::: Exercise text
Separate U.S. sanctions would be phased out as part of a deal, although U.S. lawmakers have vowed to block such a move and also dispute the White House’s ability to enter into a binding deal with Iran.
U.S. Rep. Ed Royce, R-Calif., chairman of the House Foreign Affairs Committee, called for a hearing with top Obama administration officials from the State and Treasury departments to hear testimony on the negotiations.
Following the March 31 deadline, the parties would have until sometime in June to agree on all of the details.
Iran's nuclear program has been under international scrutiny for a dozen years, since the regime blocked UN inspectors from verifying Iran was abiding by international mandates regarding its alleged nuclear weapons program.
It is not clear how many centrifuges -- the machines that enrich uranium for possible weaponization -- Iran now operates. Estimates have been as high as 20,000. The U.S. believes reducing the number of centrifuges will forestall by a decade or more Iran’s ability to make a nuclear weapon.
::::::
# Tasks to perform
• 1. From the passage on the Iran nuclear negotiations, list every date, month, or length of time it mentions.
• 2. Please continue the passage on the Iran nuclear negotiations, starting after its final sentence.
::: Record extracts
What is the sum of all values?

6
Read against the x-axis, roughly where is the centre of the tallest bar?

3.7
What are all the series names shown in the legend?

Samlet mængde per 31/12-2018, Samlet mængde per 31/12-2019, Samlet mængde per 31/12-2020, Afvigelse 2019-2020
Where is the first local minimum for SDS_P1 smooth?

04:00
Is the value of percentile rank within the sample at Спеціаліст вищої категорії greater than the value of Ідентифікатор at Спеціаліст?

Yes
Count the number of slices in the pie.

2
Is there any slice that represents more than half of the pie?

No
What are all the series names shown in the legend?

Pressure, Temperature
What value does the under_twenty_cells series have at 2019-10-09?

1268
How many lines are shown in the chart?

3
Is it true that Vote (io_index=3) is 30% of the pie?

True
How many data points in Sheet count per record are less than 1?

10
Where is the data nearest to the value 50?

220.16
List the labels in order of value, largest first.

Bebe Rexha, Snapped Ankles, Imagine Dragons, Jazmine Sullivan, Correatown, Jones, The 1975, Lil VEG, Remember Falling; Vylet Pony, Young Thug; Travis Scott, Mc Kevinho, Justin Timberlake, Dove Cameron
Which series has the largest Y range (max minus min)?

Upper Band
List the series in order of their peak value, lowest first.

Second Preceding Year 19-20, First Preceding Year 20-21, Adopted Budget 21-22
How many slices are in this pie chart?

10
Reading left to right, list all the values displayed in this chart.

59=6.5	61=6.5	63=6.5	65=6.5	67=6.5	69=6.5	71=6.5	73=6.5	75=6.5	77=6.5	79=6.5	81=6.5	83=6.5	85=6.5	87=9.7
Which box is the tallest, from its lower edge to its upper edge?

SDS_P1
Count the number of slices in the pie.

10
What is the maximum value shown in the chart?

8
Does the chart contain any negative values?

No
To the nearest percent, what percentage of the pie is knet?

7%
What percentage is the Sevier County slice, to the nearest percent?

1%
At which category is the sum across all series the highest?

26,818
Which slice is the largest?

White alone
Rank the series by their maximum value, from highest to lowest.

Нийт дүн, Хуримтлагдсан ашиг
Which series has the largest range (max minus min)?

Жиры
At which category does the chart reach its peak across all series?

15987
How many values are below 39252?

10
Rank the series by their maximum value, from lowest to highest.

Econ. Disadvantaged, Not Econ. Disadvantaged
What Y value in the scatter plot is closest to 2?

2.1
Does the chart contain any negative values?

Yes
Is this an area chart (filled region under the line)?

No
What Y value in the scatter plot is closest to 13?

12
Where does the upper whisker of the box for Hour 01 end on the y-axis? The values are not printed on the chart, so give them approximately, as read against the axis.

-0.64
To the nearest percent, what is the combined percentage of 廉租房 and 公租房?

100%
::::::
# Answers provided
• 1.
- March 31
- sometime in June
- a dozen years
- a decade or more

• 2.
Former U.S. Ambassador to the United Nations John Bolton said simply regulating the number of centrifuges is not enough to restrict supply, because better technology can increase production from each machine. More importantly, Bolton said, there is no reason to trust the Iranian regime, which traces its rise to power to the 1979 attack on the U.S. Embassy and which routinely calls for attacks on Israel and America.
“When they sign the deal, that will be the beginning of new negotiations, because Iran will violate the agreement before the ink is dry and then we’ll be back at the table,” Bolton said. “I wouldn’t trust these people with a spare electron.”
In addition to reducing the number of centrifuges, the deal would commit Iran to accepting rigorous monitoring of its nuclear program. A planned heavy water reactor would be re-engineered to produce much less plutonium than originally envisioned, relieving concerns that it could be an alternative pathway to a bomb.
For Iran, any deal granting sanctions relief would immediately boost the economy, which is especially hurting due to the bottoming out of oil prices.
Frank Gaffney, of the Washington-based Center for Security Policy, said the sanctions are the only leverage the West has against Iran, and surrendering it up-front makes what is being reported a bad deal.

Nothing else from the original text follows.